Since Western Europe can't export encryption products to certain countries, such as targets of United Nations sanctions, the default version of the GSM protocol does not use encryption. This in itself isn't necessarily a problem, said David Wagner, a professor of computer science at the University of California-Berkeley, but GSM also does not authenticate its base stations, the hardware that communicates with the handsets -- and that is potentially troublesome.

Experts said it is possible to build a phony base station that jams the signal from the real base station and forces the cell phone to connect to it. The base station then tells the cell phone, in essence, "You're in Iraq, don't use encryption," and the call proceeds unprotected with the false base station relaying information between the real base station and the handset.

A handful of researchers have been aware of the loophole for several years now, but it's been "a well-kept secret," Wagner said.

Security experts call this a "man-in-the-middle" attack because the phony base station sits between the handset and the real base station, intercepting their communications, but neither the real base station nor the handset knows it's there.

"We know about it as a technical issue, but we haven't seen it demonstrated," said James Moran, fraud and security director at the GSM Association.

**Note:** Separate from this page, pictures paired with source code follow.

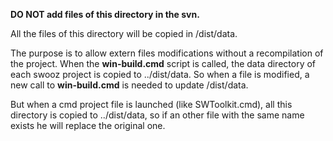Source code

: **DO NOT add files of this directory in the svn.**

All the files of this directory will be copied in /dist/data.

The purpose is to allow extern files modifications without a recompilation of the project.
When the **win-build.cmd** script is called, the data directory of each swooz project is copied to ../dist/data.
So when a file is modified, a new call to **win-build.cmd** is needed to update /dist/data.

But when a cmd project file is launched (like SWToolkit.cmd), all this directory is copied to ../dist/data,
so if an other file with the same name exists he will replace the original one.



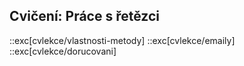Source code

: ## Cvičení: Práce s řetězci

::exc[cvlekce/vlastnosti-metody]
::exc[cvlekce/emaily]
::exc[cvlekce/dorucovani]

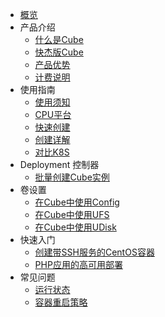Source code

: 
* [概览](/cube/README.md)
* 产品介绍
  * [什么是Cube](/cube/introduction/whatiscube.md)
  * [快杰版Cube](/cube/introduction/kuaijie.md)
  * [产品优势](/cube/introduction/advantages.md)
  * [计费说明](/cube/introduction/charge.md)
* 使用指南
  * [使用须知](/cube/userguide/before_start.md)
  * [CPU平台](/cube/userguide/machine_type.md)
  * [快速创建](/cube/userguide/quick_start.md)
  * [创建详解](/cube/userguide/describe_create.md)
  * [对比K8S](/cube/userguide/from_k8s.md)
* Deployment 控制器
  * [批量创建Cube实例](/cube/deployment/deployment_create.md)
* 卷设置
  * [在Cube中使用Config](/cube/volume/config.md)
  * [在Cube中使用UFS](/cube/volume/ufs.md)
  * [在Cube中使用UDisk](/cube/volume/udisk.md)
* 快速入门
  * [创建带SSH服务的CentOS容器](/cube/quickstar/centos_ssh.md)
  * [PHP应用的高可用部署](/cube/quickstar/php.md)
* 常见问题
  * [运行状态](/cube/question/status.md)
  * [容器重启策略](/cube/question/restart_policy.md)
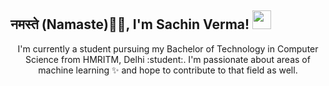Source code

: <h2>नमस्ते (Namaste)🙏🏻, I'm Sachin Verma! <img src="https://media.giphy.com/media/WUlplcMpOCEmTGBtBW/giphy.gif" width="30"></h2>

<p align="center">I'm currently a student pursuing my Bachelor of Technology in Computer Science from HMRITM, Delhi :student:. I'm passionate about areas of machine learning ✨ and hope to contribute to that field as well. 
</p>


<!--
**iam-sachinverma/iam-sachinverma** is a ✨ _special_ ✨ repository because its `README.md` (this file) appears on your GitHub profile.

Here are some ideas to get you started:

- 🔭 I’m currently working on ...
- 🌱 I’m currently learning ...
- 👯 I’m looking to collaborate on ...
- 🤔 I’m looking for help with ...
- 💬 Ask me about ...
- 📫 How to reach me: ...
- 😄 Pronouns: ...
- ⚡ Fun fact: ...
-->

He added that building an interception device would require considerable technical skill. Moran said the next GSM standard would address the problem.

Other cell phone standards probably don't authenticate base stations either, Wagner said, perhaps because their designers were more concerned with preventing handset cloning, which allows someone to bill his or her calls to someone else's number. But the phony-base-station trick is a particular problem for GSM because different strengths of encryption are used in different places.

"Whenever you have to support both weak and strong cryptography, one very real risk is that you end up with 'least common denominator' security," Wagner said.

Cracking different pieces of the cryptography that protects GSM cell phones from eavesdropping has long been a favorite pastime for computer security researchers. Just last December, two Israeli researchers announced that they had found a fast method of cracking the A5/1 algorithm, the strong encryption used to protect GSM phone calls in Europe and the United States. But the phony-base-station strategy obviates the need for any encryption busting.